→ Information given:
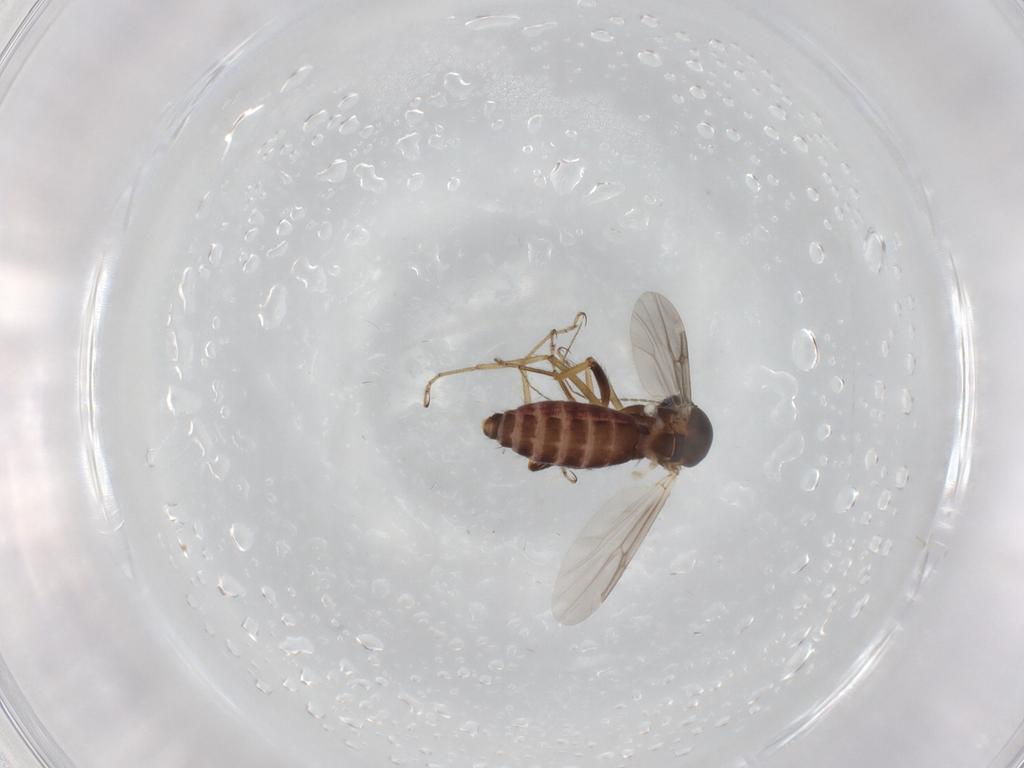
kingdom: Animalia
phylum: Arthropoda
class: Insecta
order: Diptera
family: Ceratopogonidae
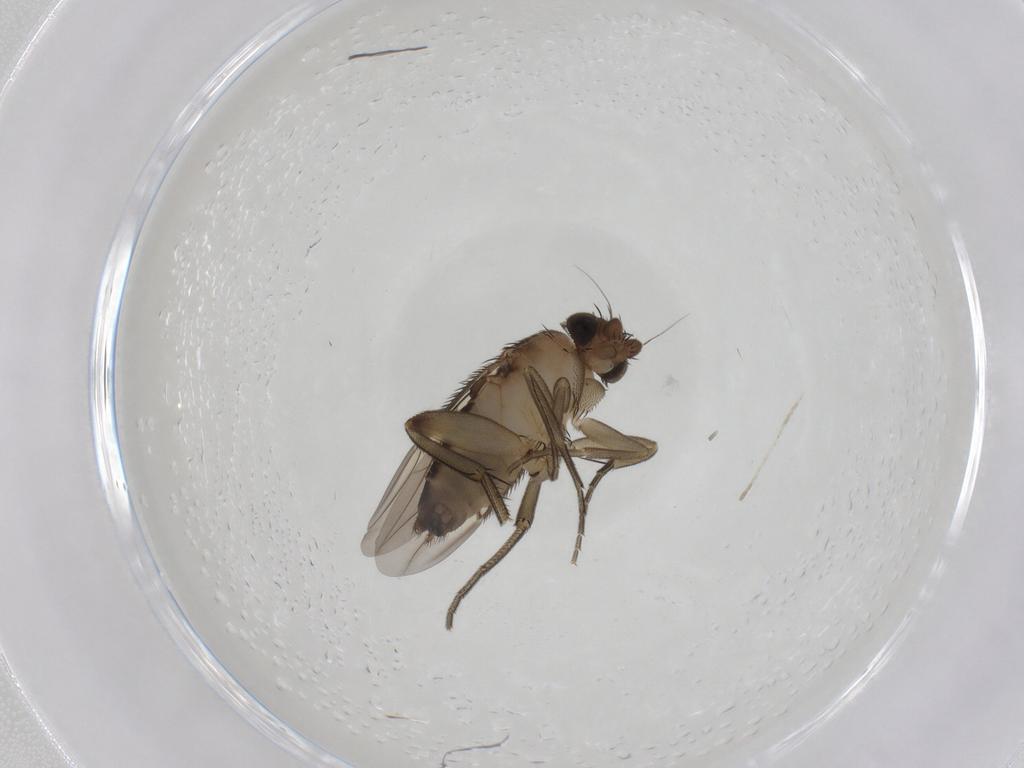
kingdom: Animalia
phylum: Arthropoda
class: Insecta
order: Diptera
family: Phoridae
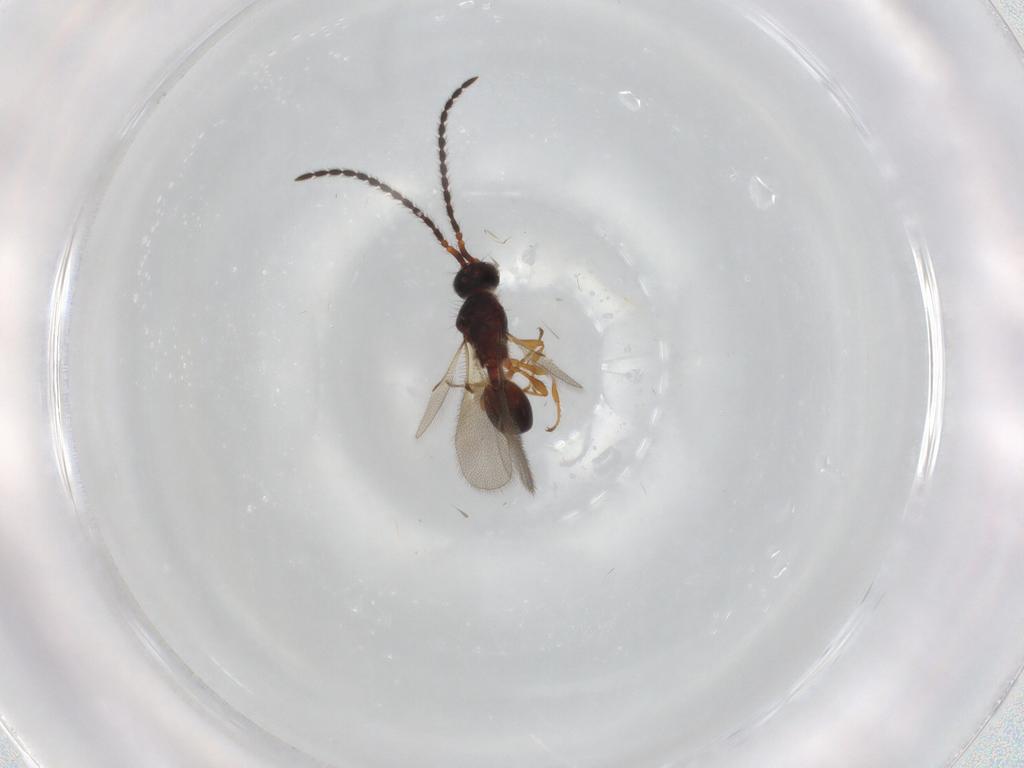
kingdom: Animalia
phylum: Arthropoda
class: Insecta
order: Hymenoptera
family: Diapriidae
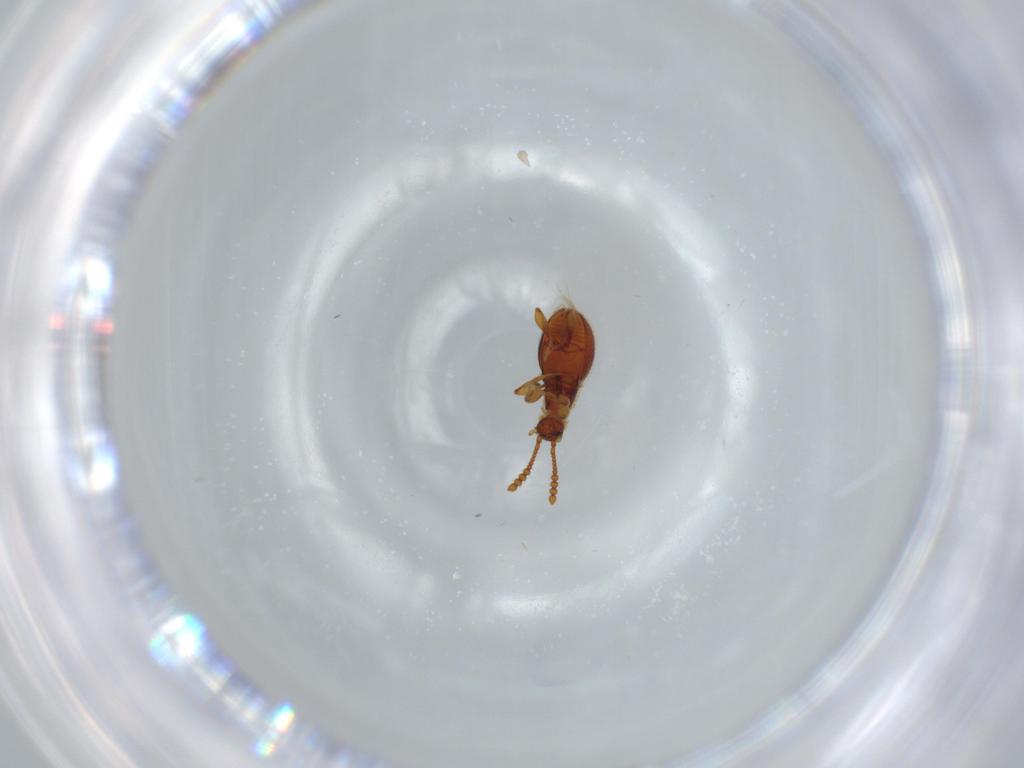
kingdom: Animalia
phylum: Arthropoda
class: Insecta
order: Coleoptera
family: Staphylinidae
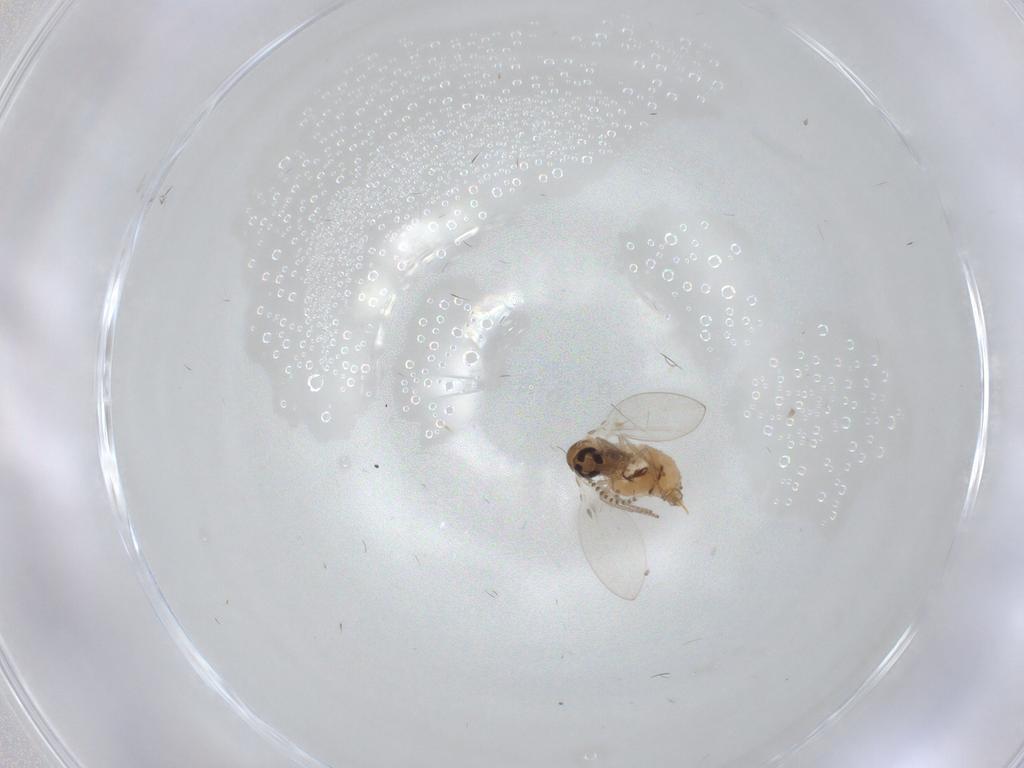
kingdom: Animalia
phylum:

→ What is expected: Reproduce verbatim the classification lines of every record above, leaving out the pictures.

→ Final result:
kingdom: Animalia
phylum: Arthropoda
class: Insecta
order: Diptera
family: Ceratopogonidae
kingdom: Animalia
phylum: Arthropoda
class: Insecta
order: Diptera
family: Phoridae
kingdom: Animalia
phylum: Arthropoda
class: Insecta
order: Hymenoptera
family: Diapriidae
kingdom: Animalia
phylum: Arthropoda
class: Insecta
order: Coleoptera
family: Staphylinidae
kingdom: Animalia
phylum:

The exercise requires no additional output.